** Excerpted text follows **

Sort a linked list that is sorted alternating ascending and descending orders? - GeeksforGeeks

Sort a linked list that is sorted alternating ascending and descending orders? - GeeksforGeeks
Given a Linked List. The Linked List is in alternating ascending and descending orders. Sort the list efficiently.
Example:

Input List:   10->40->53->30->67->12->89->NULL  Output List:  10->12->30->43->53->67->89->NULL

A Simple Solution is to use Merge Sort for linked List. This solution takes O(n Log n) time.

An Efficient Solution works in O(n) time. Below are all steps.
1. Separate two lists.
2. Reverse the one with descending order
3. Merge both lists.

class LinkedList

{

    Node head;  // head of list

 

    /* Linked list Node*/

    class Node

    {

        int data;

        Node next;

        Node(int d)   { data = d;  next = null; }

    }

 

    Node newNode(int key)

    {

        return new Node(key);

    }

 

    /* This is the main function that sorts

       the linked list.*/

    void sort()

** End of Excerpted text **
** Raw data follows **

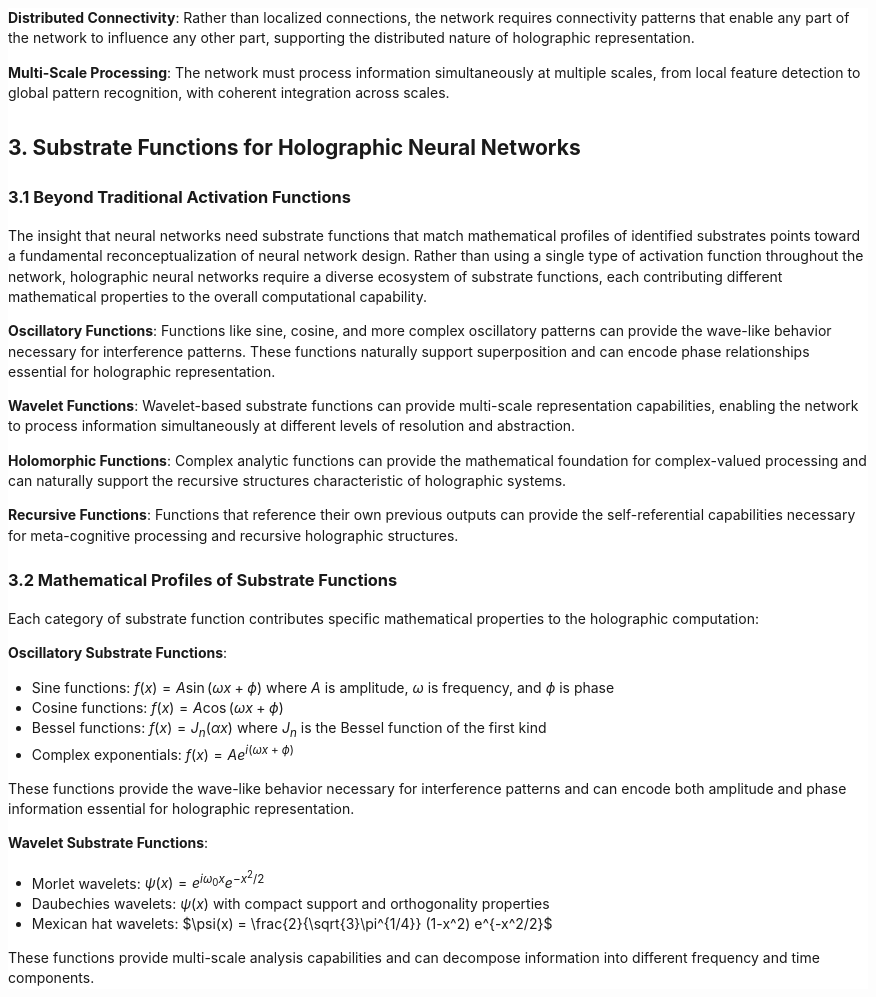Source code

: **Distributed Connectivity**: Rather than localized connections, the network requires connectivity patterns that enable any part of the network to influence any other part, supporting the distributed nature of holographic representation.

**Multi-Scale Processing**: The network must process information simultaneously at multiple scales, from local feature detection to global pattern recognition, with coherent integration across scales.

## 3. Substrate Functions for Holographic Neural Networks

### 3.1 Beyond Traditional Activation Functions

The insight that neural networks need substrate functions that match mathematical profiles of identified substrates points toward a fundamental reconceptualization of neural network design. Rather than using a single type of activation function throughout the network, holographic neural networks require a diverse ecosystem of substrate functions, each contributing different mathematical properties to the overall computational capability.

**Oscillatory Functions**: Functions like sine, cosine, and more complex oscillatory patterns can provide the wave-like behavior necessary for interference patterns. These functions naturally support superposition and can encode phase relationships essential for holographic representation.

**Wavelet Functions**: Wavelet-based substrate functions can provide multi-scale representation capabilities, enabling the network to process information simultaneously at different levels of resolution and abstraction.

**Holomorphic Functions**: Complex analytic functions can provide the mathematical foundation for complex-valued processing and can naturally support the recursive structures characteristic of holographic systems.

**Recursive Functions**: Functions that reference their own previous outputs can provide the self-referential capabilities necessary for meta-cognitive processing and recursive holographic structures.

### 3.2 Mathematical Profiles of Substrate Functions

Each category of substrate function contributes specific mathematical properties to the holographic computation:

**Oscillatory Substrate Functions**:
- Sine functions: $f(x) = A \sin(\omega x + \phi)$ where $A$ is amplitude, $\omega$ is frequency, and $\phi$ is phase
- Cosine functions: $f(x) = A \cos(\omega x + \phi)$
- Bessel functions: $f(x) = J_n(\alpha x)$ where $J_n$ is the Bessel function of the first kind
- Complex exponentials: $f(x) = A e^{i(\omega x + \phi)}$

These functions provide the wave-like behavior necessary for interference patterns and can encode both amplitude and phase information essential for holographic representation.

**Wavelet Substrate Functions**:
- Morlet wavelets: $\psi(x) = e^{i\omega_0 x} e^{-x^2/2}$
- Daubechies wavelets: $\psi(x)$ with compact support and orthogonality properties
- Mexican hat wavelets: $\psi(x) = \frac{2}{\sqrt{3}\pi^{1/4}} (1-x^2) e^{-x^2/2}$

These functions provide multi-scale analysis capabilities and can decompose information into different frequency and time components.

** End of Raw data **

= Tasks to complete =
1 - List the steps that the linked-list sorting page gives for the efficient O(n) solution.
2 - Output the linked-list sorting page from "A Simple Solution is to" down to "are all steps.".
This material has nothing to do with the linked-list sorting page.

= Solutions to the problems =
1 -
1. Separate two lists.
2. Reverse the one with descending order
3. Merge both lists.

2 -
A Simple Solution is to use Merge Sort for linked List. This solution takes O(n Log n) time.

An Efficient Solution works in O(n) time. Below are all steps.